I'm not sure what you mean. In it's current form, the intel_pstate driver is incompatible with any use of Clock Modulation. (And with recent changes, I mean "get_target_pstate_use_performance". While I didn't test it, "get_target_pstate_use_cpu_load" should be O.K.).
Comment 33 Tobias Jakobi 2016-06-19 10:43:43 UTC
I no longer own the system. Closing as 'obsolete'.
Comment 34 Doug Smythies 2016-06-19 15:00:26 UTC
The original issue reported herein persists through kernel 4.7-rc3. Just because Tobias (the OP) no longer owns his related system, is no reason to close this. Re-opening.
Comment 35 Doug Smythies 2016-06-19 15:02:08 UTC
I guess I don't have powers that enable me to re-open this. Some one please re-open it.

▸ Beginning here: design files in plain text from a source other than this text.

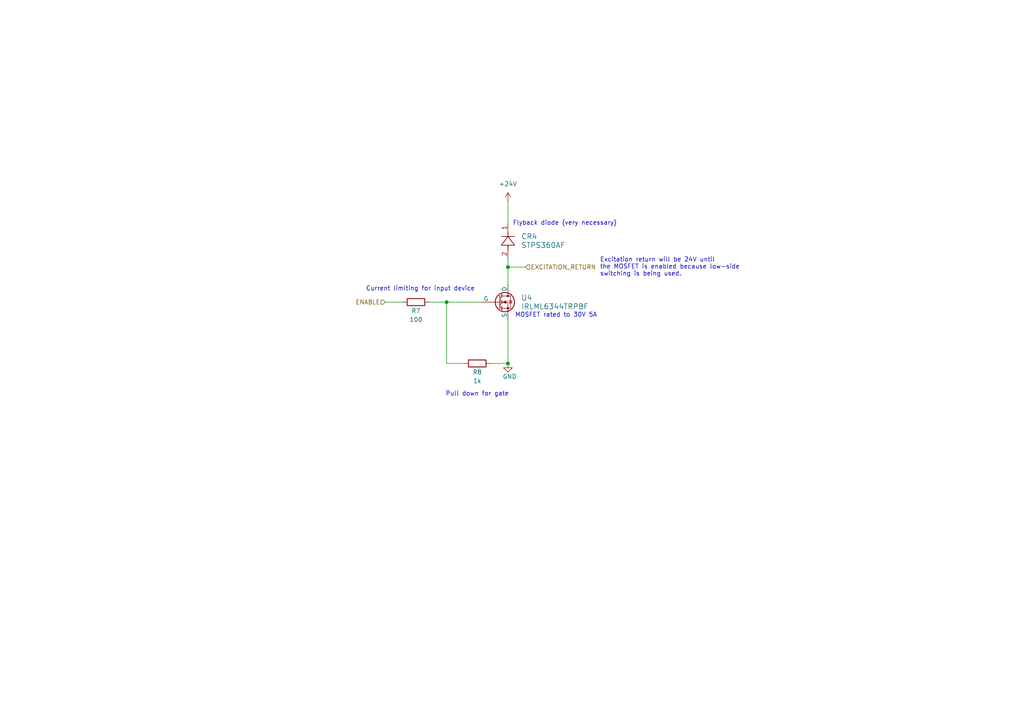
<source format=kicad_sch>
(kicad_sch
	(version 20250114)
	(generator "eeschema")
	(generator_version "9.0")
	(uuid "12531440-5ed8-4716-a1fb-f1ba3cdb19f0")
	(paper "A4")
	(title_block
		(date "2025-11-05")
		(rev "1")
		(company "Purdue Space Program Liquids")
	)
	
	(text "Excitation return will be 24V until\nthe MOSFET is enabled because low-side\nswitching is being used."
		(exclude_from_sim no)
		(at 173.99 77.47 0)
		(effects
			(font
				(size 1.27 1.27)
			)
			(justify left)
		)
		(uuid "00cafeb0-ae89-45a7-a7d7-c4f99eb74104")
	)
	(text "Pull down for gate"
		(exclude_from_sim no)
		(at 138.43 114.3 0)
		(effects
			(font
				(size 1.27 1.27)
			)
		)
		(uuid "20168e72-4f88-4abc-b657-94aba550b94b")
	)
	(text "Flyback diode (very necessary)"
		(exclude_from_sim no)
		(at 163.83 64.77 0)
		(effects
			(font
				(size 1.27 1.27)
			)
		)
		(uuid "4c4d455a-4d7c-4055-a3cb-dbba6324d8d9")
	)
	(text "MOSFET rated to 30V 5A"
		(exclude_from_sim no)
		(at 161.29 91.44 0)
		(effects
			(font
				(size 1.27 1.27)
			)
		)
		(uuid "8b6d2535-f7ce-4fd5-b23a-bed79bdf09e9")
	)
	(text "Current limiting for input device"
		(exclude_from_sim no)
		(at 121.92 83.82 0)
		(effects
			(font
				(size 1.27 1.27)
			)
		)
		(uuid "b15f5be5-9bbe-494f-b59d-b17060525b02")
	)
	(junction
		(at 147.32 105.41)
		(diameter 0)
		(color 0 0 0 0)
		(uuid "4427fdcc-7810-48eb-a540-e1d6cf8f239f")
	)
	(junction
		(at 129.54 87.63)
		(diameter 0)
		(color 0 0 0 0)
		(uuid "7d9c97dc-05f6-406e-a508-a97e299d6f25")
	)
	(junction
		(at 147.32 77.47)
		(diameter 0)
		(color 0 0 0 0)
		(uuid "f2c8cb81-acb1-4649-97fe-c6f147f1eb44")
	)
	(wire
		(pts
			(xy 147.32 92.71) (xy 147.32 105.41)
		)
		(stroke
			(width 0)
			(type default)
		)
		(uuid "256c97a1-71fd-4426-a7d1-cbf248cf95c5")
	)
	(wire
		(pts
			(xy 142.24 105.41) (xy 147.32 105.41)
		)
		(stroke
			(width 0)
			(type default)
		)
		(uuid "26639758-b756-429e-8db9-64ba96fc51fb")
	)
	(wire
		(pts
			(xy 129.54 105.41) (xy 129.54 87.63)
		)
		(stroke
			(width 0)
			(type default)
		)
		(uuid "4b8b67ec-489c-46ef-a211-873a6d2d3b14")
	)
	(wire
		(pts
			(xy 111.76 87.63) (xy 116.84 87.63)
		)
		(stroke
			(width 0)
			(type default)
		)
		(uuid "62c5544f-cd1c-4215-a3b4-a1e27116411c")
	)
	(wire
		(pts
			(xy 147.32 58.42) (xy 147.32 64.77)
		)
		(stroke
			(width 0)
			(type default)
		)
		(uuid "908f359b-2893-457b-8fba-51596f9047e6")
	)
	(wire
		(pts
			(xy 134.62 105.41) (xy 129.54 105.41)
		)
		(stroke
			(width 0)
			(type default)
		)
		(uuid "a873f121-2c39-4d0f-81cc-849ba73be691")
	)
	(wire
		(pts
			(xy 152.4 77.47) (xy 147.32 77.47)
		)
		(stroke
			(width 0)
			(type default)
		)
		(uuid "b782b035-4b62-4eb9-86fc-c2316aabad43")
	)
	(wire
		(pts
			(xy 147.32 74.93) (xy 147.32 77.47)
		)
		(stroke
			(width 0)
			(type default)
		)
		(uuid "cb021c48-d8c1-43c6-8203-12afb890f621")
	)
	(wire
		(pts
			(xy 147.32 77.47) (xy 147.32 82.55)
		)
		(stroke
			(width 0)
			(type default)
		)
		(uuid "d5bf9e2d-1571-448d-b020-23ff1fb205a9")
	)
	(wire
		(pts
			(xy 129.54 87.63) (xy 139.7 87.63)
		)
		(stroke
			(width 0)
			(type default)
		)
		(uuid "e31f2349-d740-47c5-b125-3ac3c913c56f")
	)
	(wire
		(pts
			(xy 124.46 87.63) (xy 129.54 87.63)
		)
		(stroke
			(width 0)
			(type default)
		)
		(uuid "f3926c5b-fc00-4df2-96f4-d7da84eb9997")
	)
	(hierarchical_label "ENABLE"
		(shape input)
		(at 111.76 87.63 180)
		(effects
			(font
				(size 1.27 1.27)
			)
			(justify right)
		)
		(uuid "5f2cd789-c616-4391-b1ef-15943998193b")
	)
	(hierarchical_label "EXCITATION_RETURN"
		(shape input)
		(at 152.4 77.47 0)
		(effects
			(font
				(size 1.27 1.27)
			)
			(justify left)
		)
		(uuid "d6ed54e4-9d97-4351-92fd-5c4d2bce9229")
	)
	(symbol
		(lib_id "MBRS360T3G:MBRS360T3G")
		(at 147.32 74.93 90)
		(unit 1)
		(exclude_from_sim no)
		(in_bom yes)
		(on_board yes)
		(dnp no)
		(fields_autoplaced yes)
		(uuid "2f3e519d-4594-4266-91c3-d0579abf5d08")
		(property "Reference" "CR1"
			(at 151.13 68.5799 90)
			(effects
				(font
					(size 1.524 1.524)
				)
				(justify right)
			)
		)
		(property "Value" "STPS360AF"
			(at 151.13 71.1199 90)
			(effects
				(font
					(size 1.524 1.524)
				)
				(justify right)
			)
		)
		(property "Footprint" "Diode_SMD:D_SOD-128"
			(at 147.32 74.93 0)
			(effects
				(font
					(size 1.27 1.27)
					(italic yes)
				)
				(hide yes)
			)
		)
		(property "Datasheet" "https://www.st.com/content/ccc/resource/technical/document/datasheet/group3/06/00/c2/7f/e8/20/4a/81/DM00306268/files/DM00306268.pdf/jcr:content/translations/en.DM00306268.pdf"
			(at 147.32 74.93 0)
			(effects
				(font
					(size 1.27 1.27)
					(italic yes)
				)
				(hide yes)
			)
		)
		(property "Description" ""
			(at 147.32 74.93 0)
			(effects
				(font
					(size 1.27 1.27)
				)
				(hide yes)
			)
		)
		(property "DIGIKEY PART N" "497-16919-1-ND"
			(at 147.32 74.93 90)
			(effects
				(font
					(size 1.27 1.27)
				)
				(hide yes)
			)
		)
		(pin "2"
			(uuid "ba1acd8e-0efb-4003-bdab-7eddc50076a2")
		)
		(pin "1"
			(uuid "dd5d4a01-cca3-4074-988e-7f6f4ff97ae9")
		)
		(instances
			(project "flight_computer"
				(path "/b71a7b79-cdb5-4e38-a72c-0daaa3474f05/299e6e4e-fa99-4a32-b6f8-bfb69183cdb6"
					(reference "CR4")
					(unit 1)
				)
				(path "/b71a7b79-cdb5-4e38-a72c-0daaa3474f05/5194abae-c8be-4cd7-ad0b-bc3c23906e67"
					(reference "CR3")
					(unit 1)
				)
				(path "/b71a7b79-cdb5-4e38-a72c-0daaa3474f05/58440afa-797c-48ee-969a-78f200833b9c"
					(reference "CR1")
					(unit 1)
				)
				(path "/b71a7b79-cdb5-4e38-a72c-0daaa3474f05/c7d93d3e-13a6-4d19-92d1-c9cec54c255f"
					(reference "CR2")
					(unit 1)
				)
			)
		)
	)
	(symbol
		(lib_id "Device:R")
		(at 120.65 87.63 90)
		(unit 1)
		(exclude_from_sim no)
		(in_bom yes)
		(on_board yes)
		(dnp no)
		(uuid "2fd29de5-8582-4c39-b86d-03230218c349")
		(property "Reference" "R1"
			(at 120.65 90.17 90)
			(effects
				(font
					(size 1.27 1.27)
				)
			)
		)
		(property "Value" "100"
			(at 120.65 92.71 90)
			(effects
				(font
					(size 1.27 1.27)
				)
			)
		)
		(property "Footprint" "Resistor_SMD:R_0603_1608Metric"
			(at 120.65 89.408 90)
			(effects
				(font
					(size 1.27 1.27)
				)
				(hide yes)
			)
		)
		(property "Datasheet" "~"
			(at 120.65 87.63 0)
			(effects
				(font
					(size 1.27 1.27)
				)
				(hide yes)
			)
		)
		(property "Description" "Resistor"
			(at 120.65 87.63 0)
			(effects
				(font
					(size 1.27 1.27)
				)
				(hide yes)
			)
		)
		(property "DIGIKEY PART N" ""
			(at 120.65 87.63 90)
			(effects
				(font
					(size 1.27 1.27)
				)
				(hide yes)
			)
		)
		(pin "1"
			(uuid "e98bd147-0319-4615-93da-8eaf719b8c45")
		)
		(pin "2"
			(uuid "3c91643b-b57f-4a33-aff5-78e8da05e01c")
		)
		(instances
			(project "flight_computer"
				(path "/b71a7b79-cdb5-4e38-a72c-0daaa3474f05/299e6e4e-fa99-4a32-b6f8-bfb69183cdb6"
					(reference "R7")
					(unit 1)
				)
				(path "/b71a7b79-cdb5-4e38-a72c-0daaa3474f05/5194abae-c8be-4cd7-ad0b-bc3c23906e67"
					(reference "R5")
					(unit 1)
				)
				(path "/b71a7b79-cdb5-4e38-a72c-0daaa3474f05/58440afa-797c-48ee-969a-78f200833b9c"
					(reference "R1")
					(unit 1)
				)
				(path "/b71a7b79-cdb5-4e38-a72c-0daaa3474f05/c7d93d3e-13a6-4d19-92d1-c9cec54c255f"
					(reference "R3")
					(unit 1)
				)
			)
		)
	)
	(symbol
		(lib_id "Device:R")
		(at 138.43 105.41 90)
		(unit 1)
		(exclude_from_sim no)
		(in_bom yes)
		(on_board yes)
		(dnp no)
		(uuid "43abd33e-d054-43e7-9040-6f80579a0672")
		(property "Reference" "R2"
			(at 138.43 107.95 90)
			(effects
				(font
					(size 1.27 1.27)
				)
			)
		)
		(property "Value" "1k"
			(at 138.43 110.49 90)
			(effects
				(font
					(size 1.27 1.27)
				)
			)
		)
		(property "Footprint" "Resistor_SMD:R_0603_1608Metric"
			(at 138.43 107.188 90)
			(effects
				(font
					(size 1.27 1.27)
				)
				(hide yes)
			)
		)
		(property "Datasheet" "~"
			(at 138.43 105.41 0)
			(effects
				(font
					(size 1.27 1.27)
				)
				(hide yes)
			)
		)
		(property "Description" "Resistor"
			(at 138.43 105.41 0)
			(effects
				(font
					(size 1.27 1.27)
				)
				(hide yes)
			)
		)
		(property "DIGIKEY PART N" "YAG1237CT-ND"
			(at 138.43 105.41 90)
			(effects
				(font
					(size 1.27 1.27)
				)
				(hide yes)
			)
		)
		(pin "1"
			(uuid "3db1e96e-0bf6-497a-b71e-f4c77ab78484")
		)
		(pin "2"
			(uuid "317c92ec-d87a-4873-b6f5-7a09df6fe819")
		)
		(instances
			(project "flight_computer"
				(path "/b71a7b79-cdb5-4e38-a72c-0daaa3474f05/299e6e4e-fa99-4a32-b6f8-bfb69183cdb6"
					(reference "R8")
					(unit 1)
				)
				(path "/b71a7b79-cdb5-4e38-a72c-0daaa3474f05/5194abae-c8be-4cd7-ad0b-bc3c23906e67"
					(reference "R6")
					(unit 1)
				)
				(path "/b71a7b79-cdb5-4e38-a72c-0daaa3474f05/58440afa-797c-48ee-969a-78f200833b9c"
					(reference "R2")
					(unit 1)
				)
				(path "/b71a7b79-cdb5-4e38-a72c-0daaa3474f05/c7d93d3e-13a6-4d19-92d1-c9cec54c255f"
					(reference "R4")
					(unit 1)
				)
			)
		)
	)
	(symbol
		(lib_id "Simulation_SPICE:NMOS")
		(at 144.78 87.63 0)
		(unit 1)
		(exclude_from_sim no)
		(in_bom yes)
		(on_board yes)
		(dnp no)
		(fields_autoplaced yes)
		(uuid "66065ce8-c103-4ece-a237-1438431e2d75")
		(property "Reference" "U1"
			(at 151.13 86.3599 0)
			(effects
				(font
					(size 1.524 1.524)
				)
				(justify left)
			)
		)
		(property "Value" "IRLML6344TRPBF"
			(at 151.13 88.8999 0)
			(effects
				(font
					(size 1.524 1.524)
				)
				(justify left)
			)
		)
		(property "Footprint" "Package_TO_SOT_SMD:SOT-23"
			(at 149.86 85.09 0)
			(effects
				(font
					(size 1.27 1.27)
				)
				(hide yes)
			)
		)
		(property "Datasheet" "https://ngspice.sourceforge.io/docs/ngspice-html-manual/manual.xhtml#cha_MOSFETs"
			(at 144.78 100.33 0)
			(effects
				(font
					(size 1.27 1.27)
				)
				(hide yes)
			)
		)
		(property "Description" "N-MOSFET transistor, drain/source/gate"
			(at 144.78 87.63 0)
			(effects
				(font
					(size 1.27 1.27)
				)
				(hide yes)
			)
		)
		(property "Sim.Device" "NMOS"
			(at 144.78 104.775 0)
			(effects
				(font
					(size 1.27 1.27)
				)
				(hide yes)
			)
		)
		(property "Sim.Type" "VDMOS"
			(at 144.78 106.68 0)
			(effects
				(font
					(size 1.27 1.27)
				)
				(hide yes)
			)
		)
		(property "Sim.Pins" "1=D 2=G 3=S"
			(at 144.78 102.87 0)
			(effects
				(font
					(size 1.27 1.27)
				)
				(hide yes)
			)
		)
		(property "DIGIKEY PART N" "IRLML6344TRPBFCT-ND"
			(at 144.78 87.63 0)
			(effects
				(font
					(size 1.27 1.27)
				)
				(hide yes)
			)
		)
		(pin "2"
			(uuid "d9619247-5b23-4755-ab10-4c90c29c34e4")
		)
		(pin "1"
			(uuid "502ee30b-36f8-4935-9758-f1008fe8674e")
		)
		(pin "3"
			(uuid "292076e5-aea6-4bf9-a115-82383b8a96b6")
		)
		(instances
			(project "flight_computer"
				(path "/b71a7b79-cdb5-4e38-a72c-0daaa3474f05/299e6e4e-fa99-4a32-b6f8-bfb69183cdb6"
					(reference "U4")
					(unit 1)
				)
				(path "/b71a7b79-cdb5-4e38-a72c-0daaa3474f05/5194abae-c8be-4cd7-ad0b-bc3c23906e67"
					(reference "U3")
					(unit 1)
				)
				(path "/b71a7b79-cdb5-4e38-a72c-0daaa3474f05/58440afa-797c-48ee-969a-78f200833b9c"
					(reference "U1")
					(unit 1)
				)
				(path "/b71a7b79-cdb5-4e38-a72c-0daaa3474f05/c7d93d3e-13a6-4d19-92d1-c9cec54c255f"
					(reference "U2")
					(unit 1)
				)
			)
		)
	)
	(symbol
		(lib_id "power:+24V")
		(at 147.32 58.42 0)
		(unit 1)
		(exclude_from_sim no)
		(in_bom yes)
		(on_board yes)
		(dnp no)
		(fields_autoplaced yes)
		(uuid "c7448529-d7fa-46a4-bd70-118123fae948")
		(property "Reference" "#PWR067"
			(at 147.32 62.23 0)
			(effects
				(font
					(size 1.27 1.27)
				)
				(hide yes)
			)
		)
		(property "Value" "+24V"
			(at 147.32 53.34 0)
			(effects
				(font
					(size 1.27 1.27)
				)
			)
		)
		(property "Footprint" ""
			(at 147.32 58.42 0)
			(effects
				(font
					(size 1.27 1.27)
				)
				(hide yes)
			)
		)
		(property "Datasheet" ""
			(at 147.32 58.42 0)
			(effects
				(font
					(size 1.27 1.27)
				)
				(hide yes)
			)
		)
		(property "Description" "Power symbol creates a global label with name \"+24V\""
			(at 147.32 58.42 0)
			(effects
				(font
					(size 1.27 1.27)
				)
				(hide yes)
			)
		)
		(pin "1"
			(uuid "c7b17741-9a86-4f0a-acac-88ff0c659abd")
		)
		(instances
			(project ""
				(path "/b71a7b79-cdb5-4e38-a72c-0daaa3474f05/299e6e4e-fa99-4a32-b6f8-bfb69183cdb6"
					(reference "#PWR070")
					(unit 1)
				)
				(path "/b71a7b79-cdb5-4e38-a72c-0daaa3474f05/5194abae-c8be-4cd7-ad0b-bc3c23906e67"
					(reference "#PWR069")
					(unit 1)
				)
				(path "/b71a7b79-cdb5-4e38-a72c-0daaa3474f05/58440afa-797c-48ee-969a-78f200833b9c"
					(reference "#PWR067")
					(unit 1)
				)
				(path "/b71a7b79-cdb5-4e38-a72c-0daaa3474f05/c7d93d3e-13a6-4d19-92d1-c9cec54c255f"
					(reference "#PWR068")
					(unit 1)
				)
			)
		)
	)
	(symbol
		(lib_id "power:GND")
		(at 147.32 105.41 0)
		(unit 1)
		(exclude_from_sim no)
		(in_bom yes)
		(on_board yes)
		(dnp no)
		(uuid "dd3ac4e4-2a85-4160-92b5-3c828c129c8f")
		(property "Reference" "#PWR026"
			(at 147.32 111.76 0)
			(effects
				(font
					(size 1.27 1.27)
				)
				(hide yes)
			)
		)
		(property "Value" "GND"
			(at 149.86 109.22 0)
			(effects
				(font
					(size 1.27 1.27)
				)
				(justify right)
			)
		)
		(property "Footprint" ""
			(at 147.32 105.41 0)
			(effects
				(font
					(size 1.27 1.27)
				)
				(hide yes)
			)
		)
		(property "Datasheet" ""
			(at 147.32 105.41 0)
			(effects
				(font
					(size 1.27 1.27)
				)
				(hide yes)
			)
		)
		(property "Description" "Power symbol creates a global label with name \"GND\" , ground"
			(at 147.32 105.41 0)
			(effects
				(font
					(size 1.27 1.27)
				)
				(hide yes)
			)
		)
		(pin "1"
			(uuid "34412b80-0017-4d5c-bb15-d9c80f657028")
		)
		(instances
			(project "flight_computer"
				(path "/b71a7b79-cdb5-4e38-a72c-0daaa3474f05/299e6e4e-fa99-4a32-b6f8-bfb69183cdb6"
					(reference "#PWR029")
					(unit 1)
				)
				(path "/b71a7b79-cdb5-4e38-a72c-0daaa3474f05/5194abae-c8be-4cd7-ad0b-bc3c23906e67"
					(reference "#PWR028")
					(unit 1)
				)
				(path "/b71a7b79-cdb5-4e38-a72c-0daaa3474f05/58440afa-797c-48ee-969a-78f200833b9c"
					(reference "#PWR026")
					(unit 1)
				)
				(path "/b71a7b79-cdb5-4e38-a72c-0daaa3474f05/c7d93d3e-13a6-4d19-92d1-c9cec54c255f"
					(reference "#PWR027")
					(unit 1)
				)
			)
		)
	)
)

</source>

Comment 36 Tobias Jakobi 2016-06-19 15:44:33 UTC
The original issue might persist, but I'm not interested in status reports from this bug anyway. Please open your own bug.

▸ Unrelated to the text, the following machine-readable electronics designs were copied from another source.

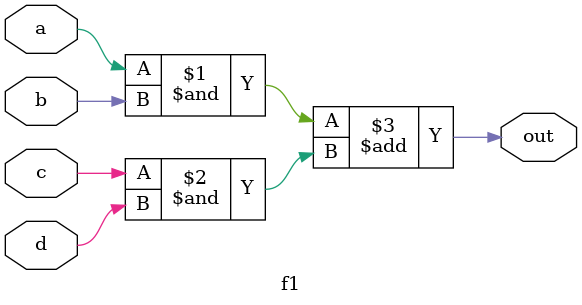
<source format=v>
module f1 (a, b, c, d, out);

input a, b, c, d;
output out;
assign out = (a&b) + (c&d);

endmodule

</source>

Comment 37 Doug Smythies 2016-06-23 21:09:18 UTC
@Chen Yu: Do you have sufficient privileges to re-open this, and maybe delete Tobias? I do not want to loose the history herein, nor make a new bug report.

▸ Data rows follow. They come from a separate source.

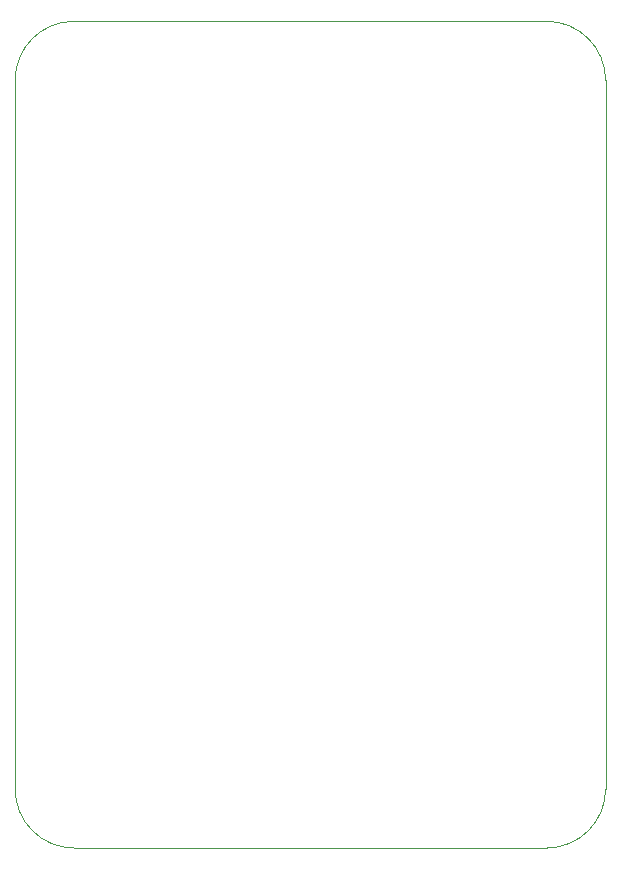
<source format=gbr>
%TF.GenerationSoftware,KiCad,Pcbnew,(5.1.5-0-10_14)*%
%TF.CreationDate,2021-01-02T15:40:46-05:00*%
%TF.ProjectId,E90,4539302e-6b69-4636-9164-5f7063625858,rev?*%
%TF.SameCoordinates,Original*%
%TF.FileFunction,Profile,NP*%
%FSLAX46Y46*%
G04 Gerber Fmt 4.6, Leading zero omitted, Abs format (unit mm)*
G04 Created by KiCad (PCBNEW (5.1.5-0-10_14)) date 2021-01-02 15:40:46*
%MOMM*%
%LPD*%
G04 APERTURE LIST*
%TA.AperFunction,Profile*%
%ADD10C,0.050000*%
%TD*%
G04 APERTURE END LIST*
D10*
X50000000Y-55000000D02*
G75*
G02X55000000Y-50000000I5000000J0D01*
G01*
X95000000Y-50000000D02*
G75*
G02X100000000Y-55000000I0J-5000000D01*
G01*
X55000000Y-120000000D02*
G75*
G02X50000000Y-115000000I0J5000000D01*
G01*
X100000000Y-115000000D02*
G75*
G02X95000000Y-120000000I-5000000J0D01*
G01*
X100000000Y-55000000D02*
X100000000Y-115000000D01*
X95000000Y-50000000D02*
X95000000Y-50000000D01*
X55000000Y-120000000D02*
X95000000Y-120000000D01*
X50000000Y-115000000D02*
X50000000Y-110000000D01*
X55000000Y-50000000D02*
X95000000Y-50000000D01*
X50000000Y-110000000D02*
X50000000Y-55000000D01*
M02*

</source>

Comment 38 Chen Yu 2016-06-24 00:38:29 UTC
reopen because this problem exists on Doug's system.
Comment 39 Tobias Jakobi 2016-06-24 13:26:31 UTC
Please stop spamming my e-mail address!
Comment 40 Kadir 2016-06-26 10:51:18 UTC
I have a Dell e6320 and I also have this problem. I have used the "solution" provided in this bugreport ever since https://bugzilla.kernel.org/show_bug.cgi?id=90041

Right now I am on Fedora 24 (4.5.7-300.fc24.x86_64) and the bug is still there.
Comment 41 Doug Smythies 2016-06-27 14:57:46 UTC
@Chen Yu: Since Tobias keeps closing this one, I have entered bug 121051 to replace this one. Kristen still gets assigned intel_pstate bug reports, which is no longer correct. Will you take it?

@Kadir: Are you sure you have the original problem of this bug report? There was some cross posting into this one about Clock Modulation, which is not really what this one was about.
Comment 42 Kadir 2016-06-27 15:12:29 UTC
@Doug: You are correct. The bug that my laptop has, is covered in the report at https://bugzilla.kernel.org/show_bug.cgi?id=90041

I have been following both bugreports for quite some time in search of a fix. I hope a fix is coming soon, so that I don't have do the workaround as described by you at the other burgreport.